I got up early again (9.20am, on a Sunday, is early for me), despite setting my alarm wrongly, so things are looking good on that score. I had dreamt about a kid who bullied me at school bullying me as an adult (or quasi-adult… in the dream, I mean). It made me wonder if a lot of my feelings of inadequacy around work and my life in general are about feeling I have to “show” the kids who bullied me at school that I’m competent, or fitting in with my childhood/adolescent feelings that one day I would succeed in some nebulous, undefined way and that that would be some kind of revenge or self-justification. It would be better to focus on what I want to be doing right now, for myself.
It was a busy day. I had a nice date with PIMOJ. We had to cut it short because we both had things to do afterwards, but it was still two and a half hours. We had a really good time though. It’s strange how two people who are, on the surface, opposites (quiet, reserved and pessimistic vs. ebullient and upbeat) are so alike in many other ways. I came home and had a difficult, but positive conversation with my parents, arranged an important and scary conversation with a rabbi I haven’t seen in fifteen years and always found a little intimidating (I’m cutting a lot of relevant information here that maybe one day I’ll be able to reveal in full), started getting stuff ready for the next stage of my autism assessment on Tuesday… and promptly threw up. Perhaps it was anxiety about all the things happening this week, especially the important and scary conversation with the rabbi. I’m kind of hoping it was, because I don’t want to have a bug.

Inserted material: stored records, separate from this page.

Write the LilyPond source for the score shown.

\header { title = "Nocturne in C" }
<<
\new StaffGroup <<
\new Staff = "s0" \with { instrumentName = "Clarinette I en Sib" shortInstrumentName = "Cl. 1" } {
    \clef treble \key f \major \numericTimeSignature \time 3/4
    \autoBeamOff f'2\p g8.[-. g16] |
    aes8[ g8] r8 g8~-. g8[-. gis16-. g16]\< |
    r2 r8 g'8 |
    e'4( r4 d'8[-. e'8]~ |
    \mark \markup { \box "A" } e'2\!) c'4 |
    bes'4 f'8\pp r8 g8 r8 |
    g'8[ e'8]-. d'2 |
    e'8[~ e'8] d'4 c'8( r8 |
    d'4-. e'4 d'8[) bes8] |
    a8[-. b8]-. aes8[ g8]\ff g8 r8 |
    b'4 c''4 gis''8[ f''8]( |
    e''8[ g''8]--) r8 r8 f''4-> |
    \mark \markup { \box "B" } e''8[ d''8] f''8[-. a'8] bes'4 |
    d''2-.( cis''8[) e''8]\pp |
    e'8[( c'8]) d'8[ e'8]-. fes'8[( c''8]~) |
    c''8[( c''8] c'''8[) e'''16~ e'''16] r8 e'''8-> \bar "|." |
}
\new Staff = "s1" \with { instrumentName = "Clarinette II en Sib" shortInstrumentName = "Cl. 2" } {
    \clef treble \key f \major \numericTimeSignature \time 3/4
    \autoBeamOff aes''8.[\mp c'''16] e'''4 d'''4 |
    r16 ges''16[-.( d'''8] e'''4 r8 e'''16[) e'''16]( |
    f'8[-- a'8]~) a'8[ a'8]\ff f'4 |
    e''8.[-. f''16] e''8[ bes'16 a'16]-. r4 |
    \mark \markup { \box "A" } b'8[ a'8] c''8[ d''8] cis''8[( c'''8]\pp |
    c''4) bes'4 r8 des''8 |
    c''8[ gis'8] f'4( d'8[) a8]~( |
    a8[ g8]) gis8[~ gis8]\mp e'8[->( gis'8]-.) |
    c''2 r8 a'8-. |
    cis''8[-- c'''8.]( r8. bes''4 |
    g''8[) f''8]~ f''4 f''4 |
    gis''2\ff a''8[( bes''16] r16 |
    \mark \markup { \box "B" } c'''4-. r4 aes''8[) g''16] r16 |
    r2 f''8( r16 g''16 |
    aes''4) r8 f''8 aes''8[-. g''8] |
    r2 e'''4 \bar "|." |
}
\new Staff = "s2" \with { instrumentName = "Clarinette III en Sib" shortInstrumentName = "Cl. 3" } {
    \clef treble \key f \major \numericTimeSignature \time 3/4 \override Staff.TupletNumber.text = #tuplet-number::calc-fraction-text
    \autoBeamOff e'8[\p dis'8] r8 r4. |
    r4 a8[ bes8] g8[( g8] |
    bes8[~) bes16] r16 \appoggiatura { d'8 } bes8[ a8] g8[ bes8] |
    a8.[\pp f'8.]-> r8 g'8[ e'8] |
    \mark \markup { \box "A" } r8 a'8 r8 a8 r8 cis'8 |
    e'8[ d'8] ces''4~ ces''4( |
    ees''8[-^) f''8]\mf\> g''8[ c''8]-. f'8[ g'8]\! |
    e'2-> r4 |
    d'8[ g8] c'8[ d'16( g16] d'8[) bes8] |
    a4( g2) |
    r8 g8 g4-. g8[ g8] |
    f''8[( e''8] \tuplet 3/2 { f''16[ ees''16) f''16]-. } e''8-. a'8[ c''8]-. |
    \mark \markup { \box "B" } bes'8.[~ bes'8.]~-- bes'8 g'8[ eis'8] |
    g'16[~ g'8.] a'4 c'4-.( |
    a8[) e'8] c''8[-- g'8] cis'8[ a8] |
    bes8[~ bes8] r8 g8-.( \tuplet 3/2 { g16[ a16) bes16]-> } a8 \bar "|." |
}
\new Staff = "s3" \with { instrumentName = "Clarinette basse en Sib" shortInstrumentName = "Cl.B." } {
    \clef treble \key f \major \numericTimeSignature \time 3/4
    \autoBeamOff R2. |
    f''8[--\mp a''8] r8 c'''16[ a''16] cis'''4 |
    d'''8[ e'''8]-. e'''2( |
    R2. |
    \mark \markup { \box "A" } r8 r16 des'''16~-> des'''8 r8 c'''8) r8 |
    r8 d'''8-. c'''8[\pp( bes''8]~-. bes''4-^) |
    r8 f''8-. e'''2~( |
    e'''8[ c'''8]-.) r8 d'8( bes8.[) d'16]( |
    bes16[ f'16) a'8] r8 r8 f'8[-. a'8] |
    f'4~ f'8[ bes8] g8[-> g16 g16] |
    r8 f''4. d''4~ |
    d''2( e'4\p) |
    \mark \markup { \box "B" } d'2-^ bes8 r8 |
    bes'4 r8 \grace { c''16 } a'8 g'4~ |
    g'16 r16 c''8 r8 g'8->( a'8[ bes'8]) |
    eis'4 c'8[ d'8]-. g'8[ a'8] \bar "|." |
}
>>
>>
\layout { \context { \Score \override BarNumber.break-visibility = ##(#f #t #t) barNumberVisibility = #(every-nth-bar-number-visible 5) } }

I’ve spent the last couple of hours watching Doctor Who and slowly eating toast and sipping water, while intermittently dealing with texts from PIMOJ (who is worried about me) and the slightly intimidating rabbi (who I’ll call Rabbi B to distinguish him from all the other rabbis on this blog), setting up a Zoom meeting with me and PIMOJ for Tuesday (no, we’re not about to get married). I don’t feel sick any more, but I do feel a bit faint, despite all the toast and water, and I might be coming down with a temperature; at any rate, I keep feeling hot and then cold (my parents think this is just a side effect of being sick). I texted J to say I won’t come to work tomorrow. Even if I’m not infectious, I don’t want to go on the Tube with a lowered immune system, particularly not as I’m paid on a day to day basis anyway rather than having a contract.
When watching Doctor Who, I watched some of The Keeper of Traken and Logopolis, Tom Baker’s final two stories in the title role. Every couple of years I forget enough about these stories to think that they’re intelligent and brooding and I watch them again, alongside with Castrovalva, the next story in sequence, which forms a loose trilogy with them. And they are intelligent and brooding, in places, with a few good lines (including the title of this post). They’re also portentous, jargon-filled and incomprehensible in other places. Tom Baker is good, but has clearly had his wings clipped by the production team. But after a while I forget all that, and then I remember them as I feel they should be and watch them again… and then I remember.
I really liked Logopolis as a child, at least from the novelisation. I think I want to experience that version of the story, the version that appealed to a quiet and intelligent eight year child, rather than the version that makes the thirty-seven year old wannabe writer redraft the whole thing.